Balsam Al-Ayoub: Cut and Thrust for Multi-talented Philanthropist

Balsam Al-Ayoub Kuwait Olympian and international fencing champion

Balsam Al-Ayoub: Kuwait Olympian and international fencing champion. Photo credit:

Balsam Al-Ayoub has been fighting for Kuwait — and gender equality — since she was a child.

Al-Ayoub’s parents encouraged her and her sister, Lulwa, to get involved in sports at an early age. The sisters gravitated towards fencing, even though there was little opportunity for girls in the Gulf region. At the time, there was only one general sports club for females, but the outlook has improved.

Al-Ayoub — who defines fencing as a “noble, elite and classy” sport — says the discipline chose her at age 16. “I had to prove that I can practise a sport which had been exclusive for men in Kuwait for years. To be a fencer means you have to be a fighter, a warrior, a dreamer, an achiever, a believer, a supporter and a champion. It’s not only about the support you get from those who believe in you, but also the greatness of being a role model, or an influencer, in your society. I take a lot of pride watching my positive influence transferred to the young generation,” she told The Talk magazine.

She finally gained admission as a professional athlete in the Kuwait Sports Club. The government-sponsored organisation abandoned its gender exclusion — and she and her sister went on to win several international competitions. “I am a professional athlete representing Kuwait around the world,” said Al-Ayoub, “and I am also a mother.” She enjoys the reactions this statement provokes.

Al-Ayoub spoke with Gulf News in 2010, around the time she left the state-sponsored club to secure private-sector endorsements. She competed across Europe, Asia and the MENA region, averaging 10 to 12 events annually over a five-year stretch.
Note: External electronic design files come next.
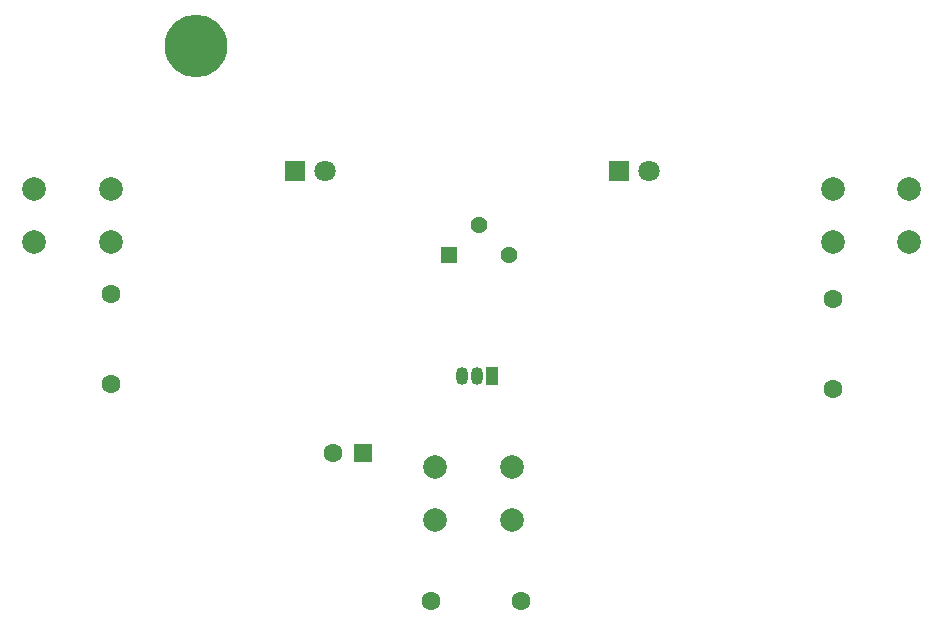
<source format=gbr>
%TF.GenerationSoftware,KiCad,Pcbnew,9.0.2*%
%TF.CreationDate,2025-06-28T23:14:17+07:00*%
%TF.ProjectId,PCB art,50434220-6172-4742-9e6b-696361645f70,rev?*%
%TF.SameCoordinates,Original*%
%TF.FileFunction,Soldermask,Top*%
%TF.FilePolarity,Negative*%
%FSLAX46Y46*%
G04 Gerber Fmt 4.6, Leading zero omitted, Abs format (unit mm)*
G04 Created by KiCad (PCBNEW 9.0.2) date 2025-06-28 23:14:17*
%MOMM*%
%LPD*%
G01*
G04 APERTURE LIST*
G04 Aperture macros list*
%AMRoundRect*
0 Rectangle with rounded corners*
0 $1 Rounding radius*
0 $2 $3 $4 $5 $6 $7 $8 $9 X,Y pos of 4 corners*
0 Add a 4 corners polygon primitive as box body*
4,1,4,$2,$3,$4,$5,$6,$7,$8,$9,$2,$3,0*
0 Add four circle primitives for the rounded corners*
1,1,$1+$1,$2,$3*
1,1,$1+$1,$4,$5*
1,1,$1+$1,$6,$7*
1,1,$1+$1,$8,$9*
0 Add four rect primitives between the rounded corners*
20,1,$1+$1,$2,$3,$4,$5,0*
20,1,$1+$1,$4,$5,$6,$7,0*
20,1,$1+$1,$6,$7,$8,$9,0*
20,1,$1+$1,$8,$9,$2,$3,0*%
G04 Aperture macros list end*
%ADD10RoundRect,0.102000X-0.611000X-0.611000X0.611000X-0.611000X0.611000X0.611000X-0.611000X0.611000X0*%
%ADD11C,1.426000*%
%ADD12C,5.300000*%
%ADD13R,1.800000X1.800000*%
%ADD14C,1.800000*%
%ADD15C,2.000000*%
%ADD16C,1.600000*%
%ADD17RoundRect,0.250000X0.550000X0.550000X-0.550000X0.550000X-0.550000X-0.550000X0.550000X-0.550000X0*%
%ADD18R,1.050000X1.500000*%
%ADD19O,1.050000X1.500000*%
G04 APERTURE END LIST*
D10*
%TO.C,VR1*%
X193649600Y-86055200D03*
D11*
X196189600Y-83515200D03*
X198729600Y-86055200D03*
%TD*%
D12*
%TO.C,REF\u002A\u002A*%
X172212000Y-68376800D03*
%TD*%
D13*
%TO.C,D2*%
X207974400Y-79000000D03*
D14*
X210514400Y-79000000D03*
%TD*%
D15*
%TO.C,SW1*%
X158500000Y-80500000D03*
X165000000Y-80500000D03*
X158500000Y-85000000D03*
X165000000Y-85000000D03*
%TD*%
%TO.C,SW2*%
X226084000Y-80500000D03*
X232584000Y-80500000D03*
X226084000Y-85000000D03*
X232584000Y-85000000D03*
%TD*%
D13*
%TO.C,D1*%
X180593200Y-79000000D03*
D14*
X183133200Y-79000000D03*
%TD*%
D15*
%TO.C,SW3*%
X192466000Y-104008400D03*
X198966000Y-104008400D03*
X192466000Y-108508400D03*
X198966000Y-108508400D03*
%TD*%
D16*
%TO.C,R2*%
X226085400Y-89814400D03*
X226085400Y-97434400D03*
%TD*%
D17*
%TO.C,C1*%
X186320313Y-102870000D03*
D16*
X183820313Y-102870000D03*
%TD*%
D18*
%TO.C,Q1*%
X197265000Y-96355800D03*
D19*
X195995000Y-96355800D03*
X194725000Y-96355800D03*
%TD*%
D16*
%TO.C,R1*%
X164973000Y-96977200D03*
X164973000Y-89357200D03*
%TD*%
%TO.C,R3*%
X199728000Y-115336800D03*
X192108000Y-115336800D03*
%TD*%
M02*

</source>
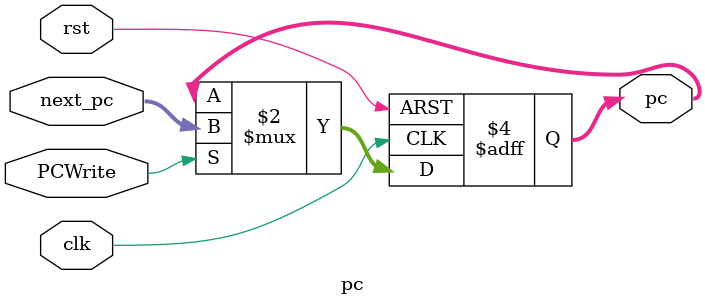
<source format=v>
`timescale 1ns / 1ps

module pc(
input clk, 
input [31:0] next_pc, 
input rst, 
input PCWrite,
output reg [31:0] pc
    );
    
    always@(posedge clk or posedge rst) begin
        if(rst) begin
            pc <= 32'b0;
        end
        else if (PCWrite) begin
            pc <= next_pc;
        end
    end
    
endmodule

</source>
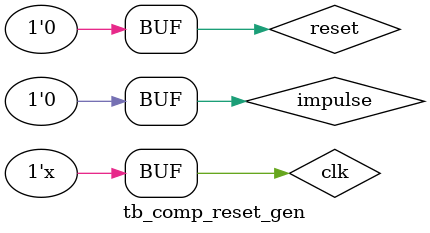
<source format=v>
`timescale 1ns/100ps
module tb_comp_reset_gen();

reg clk = 1;
reg reset = 0;
reg impulse = 0;

always #5
	clk<=~clk;
	
initial	
	begin
		#200
		reset = 0;
		#207
		impulse = 1;
		#5
		impulse = 0;
	end 
	
comp_reset_generator u0
(
	.reset(reset),
	.ref_clk(clk),
	.comp_out(impulse),
	.rst_driver()
);

endmodule 
</source>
Both sisters are considered role models for their athletic accomplishments — silver for Balsam in the Asian Games and bronze for Lulwa in the World Cup — as well as their social activism. “We respect traditions and don’t break the frame despite stretching it at times. And for the past 15 years we have managed to make our voices heard through sport.”

Al-Ayoub introduced self-defence as part of her sports, cultural and developmental programme, Be Strong, to support the UN’s global campaign to end violence against women and girls. Thousands have participated in the course. Her other pilot programme, A Champion Among Us, began as a platform to advocate for equal sporting rights for girls and has evolved into co-ed programme teaching children to use sports as a tool for personal and societal development.
“We are using sport as a medium for change on the perception of women by society at large, and I must say we have been successful to a large extent,” said Al-Ayoub. “We are just trying to do what we can in our own small way. There is no traditional law or religion that can bar or prohibit women from taking their place in society.”

Athletic apparel, on the other hand, can be a barrier for sportswomen in more conservative cultures. Al-Ayoub struggled to find outfits that would be considered suitably modest, and finally decided to make her own. Her mother, Fatima Al Omani, was a seamstress who taught her to convert fabric into fashion; now 90 percent of her wardrobe comes from her own hands.

“I designed the entire range of costumes for a fencing competition that I organised for women,” said the woman who was named by Harper’s Bazaar as Kuwait’s Best Dressed Woman in 2017.
After retiring from professional sports, Al-Ayoub launched her fashion label, Balsam Studio, and has gained a following eager to see each new season’s collection. Unlike most designers, Al-Ayoub’s work is generally related to a social cause. Profits from her premier collection, titled Sewing the Wounds, supported the anti-violence work done by the non-profit Abolish 153.

“I introduced my brand to the women community in Kuwait by connecting it to a cause that affects women in a very personal way.”

Al-Ayoub took part in a documentary-making course, which coincided with a philanthropic tour to teach football and badminton to children across Africa. She was featured in a documentary series (Her Story) about the trials and triumphs of female athletes.

Balsam and Lulwa Al-Ayoub were recognised for their outstanding social entrepreneurism by the Ashoka Fellowship in 2009.